Don’t Let Terrorism Change Us, Again

candles

In the wake of the Paris attacks my first reaction was to remember 9/11. It’s fair to say that what happened Friday in Paris, while killing far fewer, is the same kind of terrorist action we saw in 2001.

Now, what?

After 9/11 we all heard changing our daily lives would be giving in to terrorism. We changed anyway.

CNN’s Jack Cafferty wrote in 2011,

One of Osama bin Laden’s biggest victories was to make millions of Americans afraid.

So afraid that most of us stopped questioning our government – whether it meant launching unnecessary wars, removing some of our civil liberties, eroding constitutional rights, ignoring international treaties like the Geneva Conventions or torturing detainees.

So afraid that intrusive government security, especially invasive pat-downs and X-rays at airports, became the norm.

So afraid that we let politicians manipulate our fear to win elections and use Americans’ deaths to advance their own agendas.

Terrorism is an action taken by people who know they cannot win. It is a desperation move, a hail mary pass. That’s how we should treat it.

ISIS is not an existential threat to America. Yes, they can send handfuls of suicidal terrorists to hit soft targets. We have too many of those to adequately protect.

ISIS is not a threat to our way of life. They are not an army in the conventional sense. They can’t invade us or invade Europe. Their fear multiplier is terror.

Imagine if the West could respond to these terror attacks with increased and more effective efforts both at home and abroad, but also with the determination to demonstrate that it would act, but not overreact. That it would reaffirm its basic values and it would strive to restore normalcy in the face of brutality.

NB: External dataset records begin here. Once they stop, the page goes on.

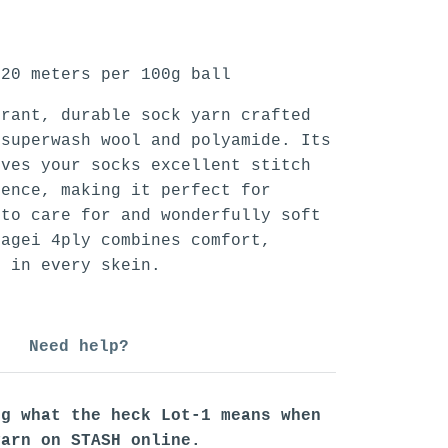
20 meters per 100g ball
brant, durable sock yarn crafted
 superwash wool and polyamide. Its
ives your socks excellent stitch
ience, making it perfect for
to care for and wonderfully soft
pagei 4ply combines comfort,
e in every skein.
Need help?
ng what the heck Lot-1 means when
yarn on STASH online.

To do this would be to understand that terrorism is unique and that it depends for its effectiveness on the response of the onlooker. If we are not terrorized, then it doesn’t really work. – Fareed Zakaria

We have allowed radicals to eat into our civil liberties and sully our name as moral protectors of freedom.

What was said in 2001 was right: change and the terrorists win. I hope the French can see through their anger and grief to understand this. It’s difficult to do. It’s what America didn’t do.